[Extracted rows]
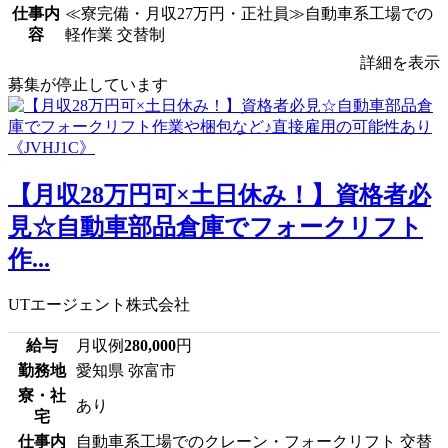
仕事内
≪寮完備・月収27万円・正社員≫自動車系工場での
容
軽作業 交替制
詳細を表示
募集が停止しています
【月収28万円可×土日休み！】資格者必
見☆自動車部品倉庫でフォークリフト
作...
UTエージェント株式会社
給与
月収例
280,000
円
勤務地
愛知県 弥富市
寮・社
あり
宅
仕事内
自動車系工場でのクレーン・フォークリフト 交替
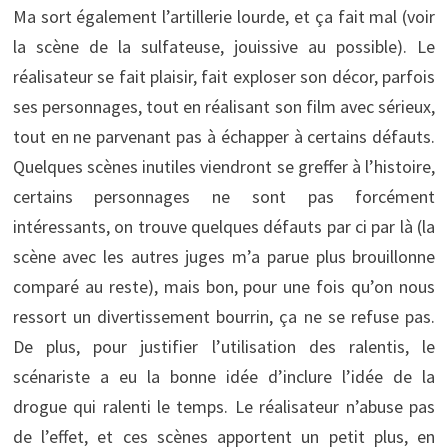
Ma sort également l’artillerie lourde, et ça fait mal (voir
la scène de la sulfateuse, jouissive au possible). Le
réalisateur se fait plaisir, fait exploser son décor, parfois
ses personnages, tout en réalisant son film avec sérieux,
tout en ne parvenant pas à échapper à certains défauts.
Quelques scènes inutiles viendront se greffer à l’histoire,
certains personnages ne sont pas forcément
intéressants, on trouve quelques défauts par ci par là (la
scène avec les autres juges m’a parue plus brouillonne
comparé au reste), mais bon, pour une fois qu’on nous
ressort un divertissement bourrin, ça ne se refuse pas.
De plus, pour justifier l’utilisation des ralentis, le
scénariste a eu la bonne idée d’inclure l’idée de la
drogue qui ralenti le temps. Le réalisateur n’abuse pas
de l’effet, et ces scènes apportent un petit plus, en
--
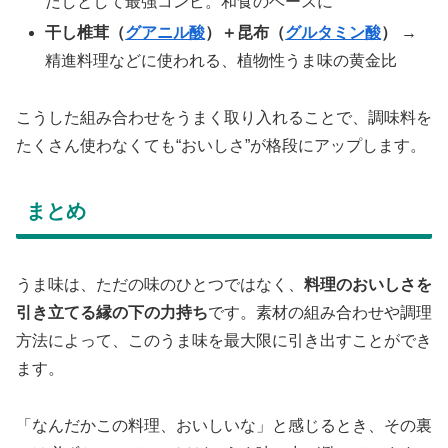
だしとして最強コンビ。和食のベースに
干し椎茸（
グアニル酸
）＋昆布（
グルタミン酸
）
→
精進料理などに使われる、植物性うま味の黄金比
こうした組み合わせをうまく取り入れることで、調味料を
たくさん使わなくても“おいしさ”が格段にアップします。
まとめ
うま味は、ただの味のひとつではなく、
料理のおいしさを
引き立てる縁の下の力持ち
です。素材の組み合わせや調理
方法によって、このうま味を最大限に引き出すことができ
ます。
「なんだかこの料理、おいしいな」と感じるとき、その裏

The task >> Return the lines from the rows verbatim, starting with the line that contains "Ma sort également" and ending with the line that contains "ses personnages, tout", both lines included.

Solution for this exercise >>
Ma sort également l’artillerie lourde, et ça fait mal (voir
la scène de la sulfateuse, jouissive au possible). Le
réalisateur se fait plaisir, fait exploser son décor, parfois
ses personnages, tout en réalisant son film avec sérieux,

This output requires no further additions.